:: Text segment ::
++++++++
The lack of a Northern Front imbalanced Coalition operations. With the
overturning of the ban on Erdogan from becoming Turkish PM, the Turks
opted for the supreme national interest in talking “Turkey First”.
Giving no inkling that they had no intentions of allowing US troops on
Turkish soil, on the eve of hostilities the Turks conceded only an air
corridor but no airbases or refuelling facilities. Further bad news for
the Coalition, Turkish ground troops also signalled their intention to
cross into Northern Iraq “to stop the influx (into Turkey) of Kurdish
refugees”, completely upsetting present and future US gameplans.
Kurdish guerillas want Turkish troops on Iraqi soil even lesser than
Saddam’s Army, moreover they are not strong enough to open a second
front without a strong detachment of Coalition troops. A paradrop of
the US 173rd Airborne Brigade secured elongated airstrips in Kurdish
controlled areas, the northern front is being developed as a credible
threat by the insertion of US 1st Armoured Division. The Coalition sent
a combination of US Special Forces and British SAS troops to seize two
airfields H-2 and H-3, west of Baghdad as per their original plan.
++++++++
Reproduce the passage above about the missing Northern Front in Coalition operations word for word, in its entirety.
++++++++
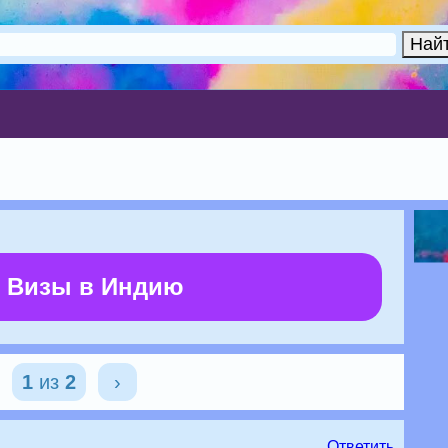
 Визы в Индию
1
из
2
›
Ответить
++++++++
:: Task result ::
The lack of a Northern Front imbalanced Coalition operations. With the
overturning of the ban on Erdogan from becoming Turkish PM, the Turks
opted for the supreme national interest in talking “Turkey First”.
Giving no inkling that they had no intentions of allowing US troops on
Turkish soil, on the eve of hostilities the Turks conceded only an air
corridor but no airbases or refuelling facilities. Further bad news for
the Coalition, Turkish ground troops also signalled their intention to
cross into Northern Iraq “to stop the influx (into Turkey) of Kurdish
refugees”, completely upsetting present and future US gameplans.
Kurdish guerillas want Turkish troops on Iraqi soil even lesser than
Saddam’s Army, moreover they are not strong enough to open a second
front without a strong detachment of Coalition troops. A paradrop of
the US 173rd Airborne Brigade secured elongated airstrips in Kurdish
controlled areas, the northern front is being developed as a credible
threat by the insertion of US 1st Armoured Division. The Coalition sent
a combination of US Special Forces and British SAS troops to seize two
airfields H-2 and H-3, west of Baghdad as per their original plan.